→ Material

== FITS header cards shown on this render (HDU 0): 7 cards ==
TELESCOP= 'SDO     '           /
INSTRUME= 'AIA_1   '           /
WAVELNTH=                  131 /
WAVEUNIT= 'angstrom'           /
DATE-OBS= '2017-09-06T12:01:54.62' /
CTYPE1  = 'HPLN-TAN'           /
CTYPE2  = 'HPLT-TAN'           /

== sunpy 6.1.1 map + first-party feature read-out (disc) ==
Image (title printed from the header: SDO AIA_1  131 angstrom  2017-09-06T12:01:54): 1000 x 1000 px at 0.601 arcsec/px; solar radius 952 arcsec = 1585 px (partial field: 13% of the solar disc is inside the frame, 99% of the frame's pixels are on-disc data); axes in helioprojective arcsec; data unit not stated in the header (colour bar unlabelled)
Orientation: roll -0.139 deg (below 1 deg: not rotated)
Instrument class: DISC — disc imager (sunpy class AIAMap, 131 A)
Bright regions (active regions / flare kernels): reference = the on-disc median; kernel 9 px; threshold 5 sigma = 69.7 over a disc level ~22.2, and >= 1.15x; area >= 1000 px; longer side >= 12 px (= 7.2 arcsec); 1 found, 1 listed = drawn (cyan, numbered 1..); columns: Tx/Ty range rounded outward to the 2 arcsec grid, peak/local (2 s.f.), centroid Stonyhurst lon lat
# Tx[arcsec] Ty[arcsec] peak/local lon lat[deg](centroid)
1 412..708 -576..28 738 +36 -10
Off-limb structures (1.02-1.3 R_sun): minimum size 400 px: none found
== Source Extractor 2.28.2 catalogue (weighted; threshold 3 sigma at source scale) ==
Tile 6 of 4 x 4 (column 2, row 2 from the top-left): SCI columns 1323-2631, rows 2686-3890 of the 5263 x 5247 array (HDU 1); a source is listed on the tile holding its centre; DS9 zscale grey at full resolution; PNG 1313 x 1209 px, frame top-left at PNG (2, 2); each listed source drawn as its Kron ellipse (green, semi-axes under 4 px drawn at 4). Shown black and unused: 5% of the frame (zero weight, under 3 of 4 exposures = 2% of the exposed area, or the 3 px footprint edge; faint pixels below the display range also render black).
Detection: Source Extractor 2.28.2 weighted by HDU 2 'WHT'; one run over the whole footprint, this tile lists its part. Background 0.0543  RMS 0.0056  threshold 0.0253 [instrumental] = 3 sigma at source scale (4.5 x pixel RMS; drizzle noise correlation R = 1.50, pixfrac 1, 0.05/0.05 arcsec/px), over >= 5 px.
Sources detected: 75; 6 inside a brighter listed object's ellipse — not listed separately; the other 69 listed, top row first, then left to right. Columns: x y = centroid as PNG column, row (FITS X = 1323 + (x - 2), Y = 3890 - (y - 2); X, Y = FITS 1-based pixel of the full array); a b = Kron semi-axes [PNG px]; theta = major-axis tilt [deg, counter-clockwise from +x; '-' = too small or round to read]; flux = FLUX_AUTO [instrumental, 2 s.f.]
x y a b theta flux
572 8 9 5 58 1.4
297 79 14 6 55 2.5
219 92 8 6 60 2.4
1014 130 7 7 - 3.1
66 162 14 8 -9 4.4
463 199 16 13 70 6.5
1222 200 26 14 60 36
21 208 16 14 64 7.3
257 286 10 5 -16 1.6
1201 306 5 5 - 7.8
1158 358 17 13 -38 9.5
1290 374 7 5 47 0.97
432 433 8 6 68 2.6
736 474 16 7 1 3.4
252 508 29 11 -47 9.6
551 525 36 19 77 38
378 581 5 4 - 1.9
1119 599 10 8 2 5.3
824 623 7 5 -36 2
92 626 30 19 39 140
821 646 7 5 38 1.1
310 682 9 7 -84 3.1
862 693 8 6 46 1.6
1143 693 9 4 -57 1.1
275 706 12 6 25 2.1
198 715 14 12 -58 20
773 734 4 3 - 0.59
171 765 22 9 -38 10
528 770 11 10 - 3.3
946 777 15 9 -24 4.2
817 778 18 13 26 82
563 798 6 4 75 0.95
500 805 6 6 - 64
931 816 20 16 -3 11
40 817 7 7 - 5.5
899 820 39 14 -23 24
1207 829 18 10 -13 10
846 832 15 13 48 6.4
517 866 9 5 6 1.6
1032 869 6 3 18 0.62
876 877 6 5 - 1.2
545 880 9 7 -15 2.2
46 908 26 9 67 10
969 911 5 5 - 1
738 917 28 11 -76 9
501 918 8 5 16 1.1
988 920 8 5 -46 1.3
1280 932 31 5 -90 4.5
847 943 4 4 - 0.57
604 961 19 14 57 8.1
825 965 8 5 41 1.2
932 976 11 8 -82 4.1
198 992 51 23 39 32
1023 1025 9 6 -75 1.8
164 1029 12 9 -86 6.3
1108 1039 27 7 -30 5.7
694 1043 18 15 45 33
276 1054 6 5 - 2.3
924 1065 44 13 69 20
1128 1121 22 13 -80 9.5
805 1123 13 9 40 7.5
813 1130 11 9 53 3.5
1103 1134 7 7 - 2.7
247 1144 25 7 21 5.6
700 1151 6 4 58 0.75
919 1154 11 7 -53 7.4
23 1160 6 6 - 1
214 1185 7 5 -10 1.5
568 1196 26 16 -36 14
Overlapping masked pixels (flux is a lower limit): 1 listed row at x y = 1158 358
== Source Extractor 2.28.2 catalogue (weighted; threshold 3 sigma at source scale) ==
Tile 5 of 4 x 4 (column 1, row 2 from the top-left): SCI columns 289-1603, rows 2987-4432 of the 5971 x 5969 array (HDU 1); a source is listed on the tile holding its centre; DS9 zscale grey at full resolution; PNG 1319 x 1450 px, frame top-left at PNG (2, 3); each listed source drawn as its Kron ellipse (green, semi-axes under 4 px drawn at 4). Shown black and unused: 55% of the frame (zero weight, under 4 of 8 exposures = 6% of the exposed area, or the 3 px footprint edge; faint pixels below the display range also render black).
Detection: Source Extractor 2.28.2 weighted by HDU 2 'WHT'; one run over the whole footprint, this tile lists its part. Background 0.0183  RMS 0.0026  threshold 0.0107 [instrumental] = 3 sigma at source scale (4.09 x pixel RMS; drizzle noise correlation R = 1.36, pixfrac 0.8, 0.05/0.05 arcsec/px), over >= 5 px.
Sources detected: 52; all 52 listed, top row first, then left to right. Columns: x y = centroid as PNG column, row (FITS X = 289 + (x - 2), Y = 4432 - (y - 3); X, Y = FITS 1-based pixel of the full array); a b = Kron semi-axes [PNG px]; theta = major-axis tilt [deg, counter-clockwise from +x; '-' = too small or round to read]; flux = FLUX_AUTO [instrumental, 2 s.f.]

→ What you will do
Locate each line in the rows above that contains the word "header", and copy every such line.

→ Written answer
== FITS header cards shown on this render (HDU 0): 7 cards ==
Image (title printed from the header: SDO AIA_1  131 angstrom  2017-09-06T12:01:54): 1000 x 1000 px at 0.601 arcsec/px; solar radius 952 arcsec = 1585 px (partial field: 13% of the solar disc is inside the frame, 99% of the frame's pixels are on-disc data); axes in helioprojective arcsec; data unit not stated in the header (colour bar unlabelled)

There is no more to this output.